Bemdito

A violência política de gênero de cada dia

Nossa conjuntura política como campo de violência contra mulheres no exercício de suas funções
POR Monalisa Soares
A deputada federal Tábata Amaral (PDT-SP) (Foto: Maryanna Oliveira/Câmara dos Deputados)

A participação das mulheres na política institucional, parlamentos e partidos políticos, tem sido objeto de debate para os movimentos feministas e analistas políticas(os). Apesar da conquista do sufrágio no Brasil pelas mulheres ter ocorrido há mais de 80 anos, em 1932, a presença delas nos parlamentos manteve-se em baixos índices: em 2014 alcançou 10% e em 2018 chegou a 15%.

Esse déficit de representação mobilizou — e ainda mobiliza — grandes esforços por parte dos movimentos feministas e das parlamentares visando avanços para a ocupação dos espaços políticos pelas mulheres. A já conhecida Lei de Cotas e medidas como o voto duplo, aprovado recentemente no Novo Código Eleitoral, cujos efeitos foram explicados por Paula Vieira aqui no Bemdito, são exemplos dessa movimentação.

Apesar da formalização de tais iniciativas, cabe destacar a existência — e persistência — de práticas sexista no ambiente político-institucional. A observação sistemática sobre a ampliação da participação feminina na política tem revelado que essas práticas perpassam o cotidiano político das mulheres, erigindo, por sua vez, barreiras à sua atuação.

A violência política de gênero tem se constituído um desses relevantes obstáculos que comprometem a permanência de muitas mulheres no campo político. Pesquisa realizada com parlamentares brasileiras identificou que 80,8% já sofreram algum episódio de violência no mandato. Entre os ambientes em que mais vivenciam as agressões estão a internet (63%) e o próprio Congresso Nacional (54,8%). Os episódios se sucedem, portanto, continuamente.

Há duas semanas, Tábata Amaral (PSB) assinou artigo em que relatava alguns dos inúmeros insultos, agressões e ameaças que lhe são dirigidos diariamente através das redes sociais. O estopim para a reflexão havia sido o compartilhamento pelo ator José de Abreu de um tuíte que ameaçava agredir a deputada “Se encontro na rua, soco até ser preso”. Na ocasião, Tábata recebeu solidariedade da Comissão dos Direitos da Mulher, da Câmara dos(as) Deputados(as), através de Nota de Repúdio à postagem do ator. A repercussão, no entanto, não foi exaustiva; como apontou Paula Brandão em sua coluna, houve um silenciamento no campo progressista, com algumas exceções, da crítica à ação de Abreu.

Na mesma semana, Simone Tebet (MDB), líder da bancada feminina no Senado Federal, também foi chamada de descontrolada pelo Ministro da Controladoria Geral da União numa sessão da CPI da Pandemia, a mesma comissão que já havia registrado episódios de machismo e restrição à participação das mulheres. No dia seguinte, na abertura da sessão da CPI, Tebet demarcou o caráter machista da fala do ministro: “Quando a mulher começou a buscar espaços de poder, ela passou a ser taxada de uma pessoa histérica, uma pessoa louca, uma pessoa descontrolada. Essa palavra não vem à toa, ela está no inconsciente daqueles que ainda acham que mulheres são menores, inferiores”.
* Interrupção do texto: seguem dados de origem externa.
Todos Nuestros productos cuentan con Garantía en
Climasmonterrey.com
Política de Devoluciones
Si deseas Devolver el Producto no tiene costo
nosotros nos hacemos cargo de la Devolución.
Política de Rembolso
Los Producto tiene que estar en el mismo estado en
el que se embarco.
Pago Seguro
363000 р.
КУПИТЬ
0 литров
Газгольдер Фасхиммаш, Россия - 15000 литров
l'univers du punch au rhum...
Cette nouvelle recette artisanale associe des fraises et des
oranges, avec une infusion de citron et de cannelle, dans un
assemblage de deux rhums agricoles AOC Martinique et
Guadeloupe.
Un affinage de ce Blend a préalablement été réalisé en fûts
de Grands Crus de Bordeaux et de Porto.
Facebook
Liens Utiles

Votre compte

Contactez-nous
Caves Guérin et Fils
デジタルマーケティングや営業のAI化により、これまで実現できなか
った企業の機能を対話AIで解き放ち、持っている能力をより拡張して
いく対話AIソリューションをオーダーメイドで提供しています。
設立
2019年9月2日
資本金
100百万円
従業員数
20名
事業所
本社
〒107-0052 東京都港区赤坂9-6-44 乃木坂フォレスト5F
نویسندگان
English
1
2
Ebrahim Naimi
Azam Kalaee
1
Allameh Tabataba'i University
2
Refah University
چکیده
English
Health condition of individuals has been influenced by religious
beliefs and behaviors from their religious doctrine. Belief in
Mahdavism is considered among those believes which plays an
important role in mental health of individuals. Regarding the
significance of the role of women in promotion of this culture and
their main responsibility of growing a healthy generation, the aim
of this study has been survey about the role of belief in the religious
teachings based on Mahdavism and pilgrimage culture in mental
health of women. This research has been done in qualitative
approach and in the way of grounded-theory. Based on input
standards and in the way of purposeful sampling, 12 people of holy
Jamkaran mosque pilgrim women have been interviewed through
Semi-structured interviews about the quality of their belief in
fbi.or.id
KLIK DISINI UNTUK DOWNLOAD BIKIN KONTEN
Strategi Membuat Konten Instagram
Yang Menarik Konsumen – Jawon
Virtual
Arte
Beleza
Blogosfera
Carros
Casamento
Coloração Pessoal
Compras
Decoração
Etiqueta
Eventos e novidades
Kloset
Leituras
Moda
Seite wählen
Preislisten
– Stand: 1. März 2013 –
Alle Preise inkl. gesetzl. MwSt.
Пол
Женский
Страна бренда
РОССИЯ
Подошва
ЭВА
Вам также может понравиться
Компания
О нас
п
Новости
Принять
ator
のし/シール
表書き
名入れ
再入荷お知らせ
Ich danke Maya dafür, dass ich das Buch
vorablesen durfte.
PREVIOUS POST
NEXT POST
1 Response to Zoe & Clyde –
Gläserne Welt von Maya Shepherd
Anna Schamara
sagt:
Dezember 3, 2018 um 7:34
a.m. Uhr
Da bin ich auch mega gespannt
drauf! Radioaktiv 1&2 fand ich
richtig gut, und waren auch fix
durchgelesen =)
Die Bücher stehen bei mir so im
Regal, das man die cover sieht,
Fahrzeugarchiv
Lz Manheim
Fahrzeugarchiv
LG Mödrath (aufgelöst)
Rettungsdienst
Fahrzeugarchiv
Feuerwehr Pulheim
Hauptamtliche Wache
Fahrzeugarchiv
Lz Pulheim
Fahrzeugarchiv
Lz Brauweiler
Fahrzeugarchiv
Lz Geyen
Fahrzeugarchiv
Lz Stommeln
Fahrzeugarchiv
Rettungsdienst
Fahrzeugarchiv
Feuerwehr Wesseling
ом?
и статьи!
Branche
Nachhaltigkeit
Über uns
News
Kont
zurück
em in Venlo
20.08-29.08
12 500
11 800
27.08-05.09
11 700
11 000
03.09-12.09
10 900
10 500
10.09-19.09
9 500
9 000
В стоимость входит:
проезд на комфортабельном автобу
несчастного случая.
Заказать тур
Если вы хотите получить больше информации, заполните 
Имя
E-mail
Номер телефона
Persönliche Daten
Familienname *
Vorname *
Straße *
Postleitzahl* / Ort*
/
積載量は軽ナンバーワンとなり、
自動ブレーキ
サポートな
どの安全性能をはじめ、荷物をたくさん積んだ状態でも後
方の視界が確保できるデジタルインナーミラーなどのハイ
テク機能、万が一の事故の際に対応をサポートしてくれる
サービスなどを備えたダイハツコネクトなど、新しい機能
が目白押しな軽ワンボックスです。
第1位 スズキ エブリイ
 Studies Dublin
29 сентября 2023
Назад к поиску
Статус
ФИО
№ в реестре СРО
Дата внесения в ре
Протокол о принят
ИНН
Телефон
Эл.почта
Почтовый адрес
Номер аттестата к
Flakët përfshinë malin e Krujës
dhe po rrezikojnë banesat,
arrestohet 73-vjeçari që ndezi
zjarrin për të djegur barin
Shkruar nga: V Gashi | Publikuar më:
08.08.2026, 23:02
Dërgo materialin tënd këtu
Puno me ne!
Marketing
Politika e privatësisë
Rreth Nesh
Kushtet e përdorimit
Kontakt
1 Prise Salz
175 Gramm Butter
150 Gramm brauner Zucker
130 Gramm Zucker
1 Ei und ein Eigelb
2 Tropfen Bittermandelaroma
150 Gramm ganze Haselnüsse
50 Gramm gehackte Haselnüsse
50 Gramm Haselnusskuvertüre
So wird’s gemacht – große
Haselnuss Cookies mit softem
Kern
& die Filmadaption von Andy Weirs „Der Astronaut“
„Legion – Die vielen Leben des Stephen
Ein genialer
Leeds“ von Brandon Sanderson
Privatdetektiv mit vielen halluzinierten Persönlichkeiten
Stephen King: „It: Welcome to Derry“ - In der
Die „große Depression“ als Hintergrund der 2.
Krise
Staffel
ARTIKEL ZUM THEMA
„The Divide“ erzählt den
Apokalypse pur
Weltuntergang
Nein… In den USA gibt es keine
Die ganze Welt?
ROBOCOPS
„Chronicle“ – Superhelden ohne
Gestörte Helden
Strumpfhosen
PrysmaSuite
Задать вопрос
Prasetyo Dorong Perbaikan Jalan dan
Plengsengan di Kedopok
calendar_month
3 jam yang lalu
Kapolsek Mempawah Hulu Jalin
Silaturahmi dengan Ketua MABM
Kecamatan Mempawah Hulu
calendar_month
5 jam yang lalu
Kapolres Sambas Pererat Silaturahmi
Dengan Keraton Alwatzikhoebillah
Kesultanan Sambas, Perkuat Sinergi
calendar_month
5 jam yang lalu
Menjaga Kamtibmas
No episódio de visibilidade mais recente, sucedido na Câmara de Vereadores(as) do município de Pedreiras (MA), tivemos acesso a uma cena estarrecedora: em meio a um debate, um vereador levanta de sua cadeira para retirar o microfone da colega vereadora por duas vezes consecutivas, silenciando sua palavra no exercício da função política. O vídeo revela ainda o momento em que a vereadora Katyane Leite (PTB-MA) denuncia o ato de violência política cometido pelo colega Emanuel Nascimento (PL-MA).

Se por um lado os casos citados exemplificam a persistência de práticas sexistas no âmbito institucional, por outro, também revelam algumas mudanças em curso no debate público, especialmente no que se refere à intolerância continuamente construída a tais práticas, o que pode ser notado na disposição das parlamentares em denunciar as agressões e na indignação causada diante dos episódios. 

De uma coisa podemos ter certeza: o combate às práticas sexistas na política institucional demanda tenacidade. No último dia 5 de agosto, foi sancionada a Lei 14.192/21, que estabelece normas para coibir a violência política de gênero. Dela espera-se o incentivo para que os parlamentos — e as instituições políticas de um modo geral — ampliem sua capacidade de inclusão, as condições de produção da equidade de gênero e a representatividade política das mulheres.

Monalisa Soares

Doutora em Sociologia e professora da UFC, integra o Laboratório de Estudos sobre Política, Eleições e Mídia e se dedica a pesquisas na interface da comunicação política, com foco em campanhas eleitorais, gênero e análise conjuntura.